2020年東京オリンピック・パラリンピック組織委員会の森喜朗会長は23日に都内で緊急会見を行い、今年夏に予定される大会の延期を含めた可能性について議論を行っていくことを明らかにした。

 東京五輪は7月24日から8月9日まで開催予定。だが世界各国に拡大した新型コロナウイルス感染の影響により予定通りの開催が危ぶまれ、延期を要請する声が強まっている。

 22日には国際オリンピック委員会(IOC)が、東京五輪の日程変更の可能性について検討を開始することを表明した。東京組織委員会や日本政府、東京都と連携しつつ今後4週間以内に結論を出すとの見通しが示されている。

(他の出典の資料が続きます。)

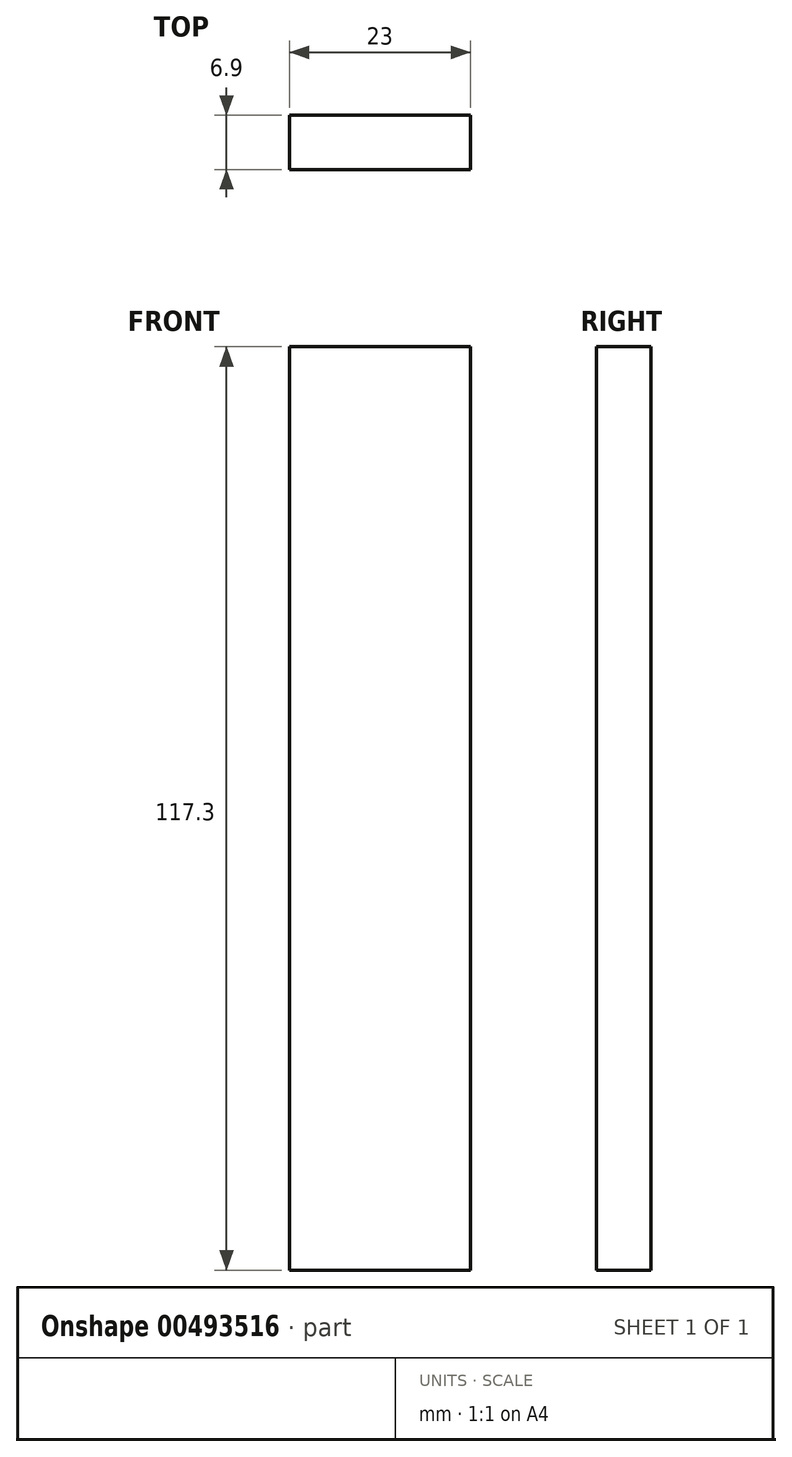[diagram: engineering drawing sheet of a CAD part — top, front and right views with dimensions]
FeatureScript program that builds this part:
annotation { "Feature Type Name" : "Feature", "Feature Type Description" : "" }
export const myFeature = defineFeature(function(context is Context, id is Id, definition is map)
    precondition{}
    {
        {
            var Q0;
            Q0=qCreatedBy(makeId("Front.planeOp"),FACE);
            var sketch = newSketch(context, id + "F0", { "sketchPlane" : qUnion([Q0])});
            skLineSegment(sketch, "E0.bottom", {"start": v(-20.1, 76.2) * mm, "end": v(2.9, 76.2) * mm});
            skLineSegment(sketch, "E0.top", {"start": v(-20.1, -41.1) * mm, "end": v(2.9, -41.1) * mm});
            skLineSegment(sketch, "E0.left", {"start": v(-20.1, 76.2) * mm, "end": v(-20.1, -41.1) * mm});
            skLineSegment(sketch, "E0.right", {"start": v(2.9, 76.2) * mm, "end": v(2.9, -41.1) * mm});
            skSolve(sketch);
        }
        {
            var Q0;
            Q0=makeQuery(id+"F0.imprint","IMPRINT",FACE,{"disambiguationData":[TD([[makeQuery(id+"F0.imprint","IMPRINT",EDGE,{"derivedFrom":sQuery(id+"F0.wireOp",EDGE,"E0.bottom")}),-1.0]])]});
            extrude(context, id + "F1", {"entities" : qUnion([Q0]), "depth" : 6.9 * mm});
        }
    });
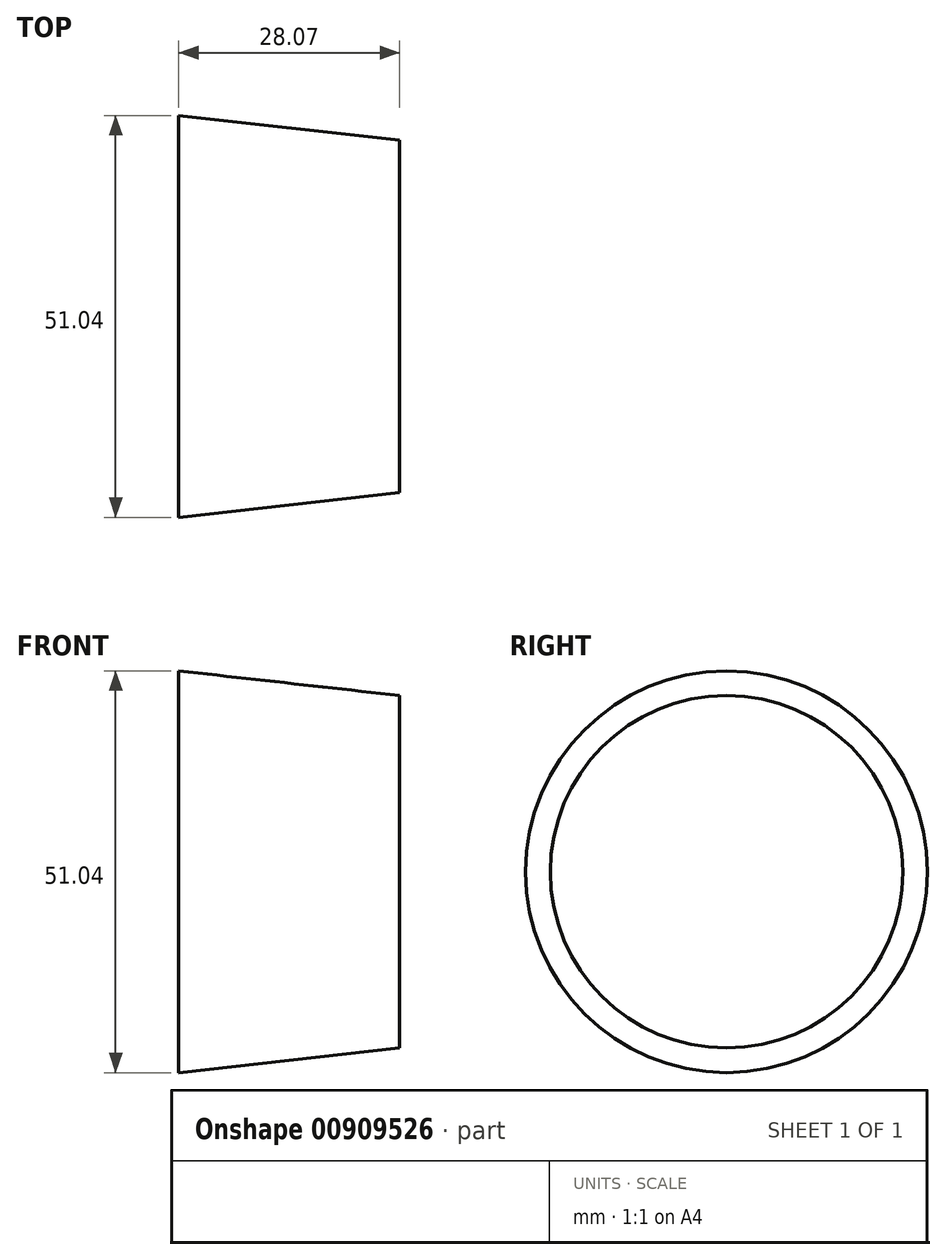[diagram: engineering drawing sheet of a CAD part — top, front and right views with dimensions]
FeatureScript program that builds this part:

 森会長は日本時間22日夜にテレビ会議を通してIOCのトーマス・バッハ会長との会談を行ったと説明。IOCの声明通りの内容に関して日本の組織委員会も合意し、今後議論を行っていくことが決まったと述べた。

 五輪の開催中止については「一切議論しない、あり得ない」と強く否定。延期の可能性については「最初から延長(=延期)ということではない」としながらも「議論しなければならない」と認め、「シナリオについてよく精査したい。4週間の間にシナリオを作り上げたい」というバッハ会長の希望に合意したと語っている。